Anthrax in 2001 Letters Was Traced to Maryland by Genetic Mutations
A handcuffed man.
The 2001 anthrax letter attacks panicked the nation. Ten years later, researchers are finally able to discuss how they identified the origins of the deadly bacteria, which they were able to trace to an Army research lab in Maryland.
The anthrax attacks in September 2001 killed five people and sickened 17, the worst biological attack in U.S. history. Anthrax spores (a dormant form of the bacteria) were sent in letters to Sens. Tom Daschle and Patrick Leahy and several news organizations.

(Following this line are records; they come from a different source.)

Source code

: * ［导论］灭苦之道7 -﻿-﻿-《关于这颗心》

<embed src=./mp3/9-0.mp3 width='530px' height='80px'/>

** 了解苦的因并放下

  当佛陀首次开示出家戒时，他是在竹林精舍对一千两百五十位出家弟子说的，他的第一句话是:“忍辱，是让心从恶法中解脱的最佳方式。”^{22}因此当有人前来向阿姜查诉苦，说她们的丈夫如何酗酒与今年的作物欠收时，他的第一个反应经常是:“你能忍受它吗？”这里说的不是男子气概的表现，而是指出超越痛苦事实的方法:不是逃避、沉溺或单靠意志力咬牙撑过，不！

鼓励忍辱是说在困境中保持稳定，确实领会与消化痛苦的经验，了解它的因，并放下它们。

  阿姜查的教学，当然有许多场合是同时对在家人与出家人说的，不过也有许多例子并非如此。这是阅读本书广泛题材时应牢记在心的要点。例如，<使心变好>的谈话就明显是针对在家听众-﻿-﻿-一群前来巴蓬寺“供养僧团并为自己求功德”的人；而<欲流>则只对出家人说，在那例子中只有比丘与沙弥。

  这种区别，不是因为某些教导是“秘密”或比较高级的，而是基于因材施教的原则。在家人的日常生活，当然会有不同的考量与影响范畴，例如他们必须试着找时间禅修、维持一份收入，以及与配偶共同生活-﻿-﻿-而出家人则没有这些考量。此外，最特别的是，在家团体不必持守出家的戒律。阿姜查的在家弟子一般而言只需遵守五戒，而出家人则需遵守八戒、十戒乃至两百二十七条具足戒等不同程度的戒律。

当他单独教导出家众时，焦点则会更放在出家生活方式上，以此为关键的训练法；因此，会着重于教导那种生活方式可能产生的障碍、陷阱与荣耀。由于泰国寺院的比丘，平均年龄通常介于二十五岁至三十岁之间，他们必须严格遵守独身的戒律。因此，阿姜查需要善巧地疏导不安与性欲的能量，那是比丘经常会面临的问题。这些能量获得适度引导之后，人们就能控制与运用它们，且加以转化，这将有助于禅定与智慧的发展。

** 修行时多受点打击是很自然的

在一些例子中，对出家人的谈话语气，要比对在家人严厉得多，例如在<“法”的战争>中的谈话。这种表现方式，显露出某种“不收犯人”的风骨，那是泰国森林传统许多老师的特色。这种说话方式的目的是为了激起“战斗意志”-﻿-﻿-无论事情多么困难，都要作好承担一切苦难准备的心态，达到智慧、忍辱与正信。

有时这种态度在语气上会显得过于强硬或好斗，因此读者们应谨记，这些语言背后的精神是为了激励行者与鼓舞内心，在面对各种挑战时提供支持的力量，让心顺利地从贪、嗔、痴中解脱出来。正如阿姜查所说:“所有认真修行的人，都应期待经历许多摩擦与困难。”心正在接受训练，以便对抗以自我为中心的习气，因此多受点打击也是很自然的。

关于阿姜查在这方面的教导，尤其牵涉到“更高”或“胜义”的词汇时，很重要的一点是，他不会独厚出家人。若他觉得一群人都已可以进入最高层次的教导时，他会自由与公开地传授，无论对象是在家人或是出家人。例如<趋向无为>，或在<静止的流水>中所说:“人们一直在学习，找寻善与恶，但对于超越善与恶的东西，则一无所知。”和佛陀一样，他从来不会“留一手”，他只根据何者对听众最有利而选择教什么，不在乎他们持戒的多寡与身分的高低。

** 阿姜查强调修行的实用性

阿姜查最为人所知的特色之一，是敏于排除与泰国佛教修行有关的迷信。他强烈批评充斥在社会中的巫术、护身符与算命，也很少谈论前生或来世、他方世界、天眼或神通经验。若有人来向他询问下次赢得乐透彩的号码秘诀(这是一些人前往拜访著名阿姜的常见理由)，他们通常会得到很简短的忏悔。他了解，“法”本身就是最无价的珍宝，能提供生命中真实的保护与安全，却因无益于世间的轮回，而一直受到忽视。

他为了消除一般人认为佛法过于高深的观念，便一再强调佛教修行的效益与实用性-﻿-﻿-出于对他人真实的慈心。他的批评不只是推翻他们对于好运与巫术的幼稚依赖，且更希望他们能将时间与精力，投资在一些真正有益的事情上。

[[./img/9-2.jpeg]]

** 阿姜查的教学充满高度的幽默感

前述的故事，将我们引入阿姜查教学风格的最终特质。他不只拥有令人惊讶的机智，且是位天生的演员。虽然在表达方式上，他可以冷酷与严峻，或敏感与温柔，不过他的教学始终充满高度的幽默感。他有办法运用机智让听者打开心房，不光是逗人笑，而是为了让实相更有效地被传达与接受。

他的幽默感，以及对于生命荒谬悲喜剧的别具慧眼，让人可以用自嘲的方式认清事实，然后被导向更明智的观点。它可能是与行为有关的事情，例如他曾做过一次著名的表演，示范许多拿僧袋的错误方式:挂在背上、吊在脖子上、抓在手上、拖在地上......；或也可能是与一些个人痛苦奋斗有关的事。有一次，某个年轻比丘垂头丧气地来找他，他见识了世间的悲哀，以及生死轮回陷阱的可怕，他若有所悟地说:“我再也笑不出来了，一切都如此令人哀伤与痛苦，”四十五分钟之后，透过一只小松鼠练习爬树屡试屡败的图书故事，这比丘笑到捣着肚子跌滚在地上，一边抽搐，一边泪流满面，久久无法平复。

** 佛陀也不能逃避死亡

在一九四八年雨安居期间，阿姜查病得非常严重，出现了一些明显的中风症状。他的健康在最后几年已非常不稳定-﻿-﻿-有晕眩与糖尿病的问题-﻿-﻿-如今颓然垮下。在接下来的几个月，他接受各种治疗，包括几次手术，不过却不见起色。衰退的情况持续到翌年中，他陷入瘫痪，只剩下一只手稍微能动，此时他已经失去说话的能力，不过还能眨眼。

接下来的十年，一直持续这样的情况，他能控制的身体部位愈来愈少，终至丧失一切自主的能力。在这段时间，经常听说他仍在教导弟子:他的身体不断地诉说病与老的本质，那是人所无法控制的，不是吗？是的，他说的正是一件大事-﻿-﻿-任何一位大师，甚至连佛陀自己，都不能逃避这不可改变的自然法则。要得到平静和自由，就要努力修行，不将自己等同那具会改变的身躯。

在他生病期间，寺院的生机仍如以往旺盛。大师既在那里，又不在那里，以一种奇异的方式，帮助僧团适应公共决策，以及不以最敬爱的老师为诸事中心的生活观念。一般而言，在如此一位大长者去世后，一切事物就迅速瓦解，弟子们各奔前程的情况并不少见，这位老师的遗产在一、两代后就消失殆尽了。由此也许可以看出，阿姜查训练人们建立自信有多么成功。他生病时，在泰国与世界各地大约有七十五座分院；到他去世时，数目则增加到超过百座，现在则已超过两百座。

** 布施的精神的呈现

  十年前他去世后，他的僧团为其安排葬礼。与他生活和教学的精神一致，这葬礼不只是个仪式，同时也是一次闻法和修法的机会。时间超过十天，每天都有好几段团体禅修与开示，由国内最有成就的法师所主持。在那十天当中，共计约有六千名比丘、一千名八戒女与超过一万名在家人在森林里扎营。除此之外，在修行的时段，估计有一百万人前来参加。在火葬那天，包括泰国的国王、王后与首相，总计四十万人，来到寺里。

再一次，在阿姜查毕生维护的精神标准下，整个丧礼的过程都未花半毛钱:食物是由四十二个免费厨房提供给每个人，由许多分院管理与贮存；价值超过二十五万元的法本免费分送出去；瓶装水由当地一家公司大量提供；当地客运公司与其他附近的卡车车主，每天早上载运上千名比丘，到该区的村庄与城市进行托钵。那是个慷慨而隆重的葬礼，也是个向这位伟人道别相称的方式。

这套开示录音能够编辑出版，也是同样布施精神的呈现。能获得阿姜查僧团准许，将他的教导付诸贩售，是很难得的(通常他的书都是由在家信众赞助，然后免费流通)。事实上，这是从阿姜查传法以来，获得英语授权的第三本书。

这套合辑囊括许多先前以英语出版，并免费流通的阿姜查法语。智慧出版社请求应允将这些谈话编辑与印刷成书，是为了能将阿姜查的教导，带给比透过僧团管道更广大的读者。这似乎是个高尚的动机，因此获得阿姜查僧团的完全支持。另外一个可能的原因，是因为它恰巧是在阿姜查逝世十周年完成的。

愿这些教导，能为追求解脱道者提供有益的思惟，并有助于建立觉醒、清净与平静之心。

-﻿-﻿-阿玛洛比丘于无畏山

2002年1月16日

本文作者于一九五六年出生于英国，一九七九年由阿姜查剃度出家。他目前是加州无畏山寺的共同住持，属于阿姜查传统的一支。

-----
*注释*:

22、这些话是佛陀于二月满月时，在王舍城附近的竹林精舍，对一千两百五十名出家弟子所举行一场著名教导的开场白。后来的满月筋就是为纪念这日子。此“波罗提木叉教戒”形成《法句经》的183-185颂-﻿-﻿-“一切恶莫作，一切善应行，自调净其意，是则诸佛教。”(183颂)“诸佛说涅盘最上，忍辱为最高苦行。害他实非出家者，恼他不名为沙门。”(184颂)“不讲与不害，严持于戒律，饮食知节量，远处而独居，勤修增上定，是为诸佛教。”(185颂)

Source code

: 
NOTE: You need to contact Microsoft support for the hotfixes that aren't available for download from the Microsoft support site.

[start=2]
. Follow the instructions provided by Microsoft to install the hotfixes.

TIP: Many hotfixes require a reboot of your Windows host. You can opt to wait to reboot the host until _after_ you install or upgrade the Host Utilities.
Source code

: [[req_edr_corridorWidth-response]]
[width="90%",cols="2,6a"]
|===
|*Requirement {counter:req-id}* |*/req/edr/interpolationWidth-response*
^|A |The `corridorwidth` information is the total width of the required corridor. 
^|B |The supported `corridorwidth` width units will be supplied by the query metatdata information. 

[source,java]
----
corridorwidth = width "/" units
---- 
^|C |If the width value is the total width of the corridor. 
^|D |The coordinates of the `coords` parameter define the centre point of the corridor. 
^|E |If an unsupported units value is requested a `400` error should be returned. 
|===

The intensive investigation, dubbed "Amerithrax" by the FBI, fingered Bruce Ivins as the main suspect. Ivins was a researcher at the government's biodefense labs at Fort Detrick, Md., where he had access to anthrax, but some question the evidence against him. Ivins took his own life as the FBI was preparing its case.
Anthrax is a naturally occurring bacterium found in the soil that can infect the lungs, the skin or the intestinal tract. If inhaled, anthrax is nearly always fatal – up to 90 percent of patients die unless the infection is caught early.
Identifying the source
The researchers found that the anthrax enclosed in the envelopes was related to theB. anthracis Ames ancestor, a lab strain not commonly found in nature. The FBI collected Ames samples from the letters as well as from different labs and environments around the world and handed the samples to University of Maryland researchers to identify which ones came from the same source.
"The FBI was very careful to keep everything secret from us that we didn't need to know," University of Maryland researcher Steven Salzberg said. "Our job was to sequence those genomes and tell them if we found differences and which samples they were."
Salzberg and his colleagues first cultured the samples and noticed that while they appeared the same in spore form, four of the samples had slightly different-looking colonies when matured. They sequenced these oddballs and noticed that each sample had the same set of four genetic mutations.
"There were four particular isolates [colonies] with their own unique genetic markers that were all found together in one tube at Fort Detrick," Salzberg told LiveScience. "These four different types were in this test tube, and all four were also found in three of the letters."
There are over 5 million nucleotides (which come in four types) in the genomes of anthrax, and so it is very unlikely that different cultures developed the same three mutated strains independently. "The likelihood that happened by chance is vanishingly small," Salzberg said. "It can really only happen if the samples came from the same source."
The researchers handed over that information to the FBI and didn't hear back for five years, until the FBI announced that the source was most likely an anthrax sample at Fort Detrick labeled RMR-1029, one that many researchers had access to.
Salzberg stands by his genetic work, though his team didn't have any say on the link established between Ivins and that vial. In fact, that link has been called into question by a report released by the National Academy of Sciences in 2010. The National Academy group said the evidence supporting the theory that Ivins sent the letters was circumstantial and wouldn't stand up in court. Many researchers had access to the lab strain, and there was a lack of physical evidence tying Ivins to the letters, the group said.
"A goal of microbial forensics, in an overall investigation of who is responsible and who is not, is to provide a piece of the puzzle," Steve Schutzer, of the University of Medicine and Dentistry of New Jersey and editor of the second edition of the textbook "Microbial Forensics" which was released in 2010, told LiveScience in an e-mail. "The paper represents scientists' efforts to provide a solid piece of the puzzle."
The paper was published March 7 in the Journal Proceedings of the National Academy of Sciences.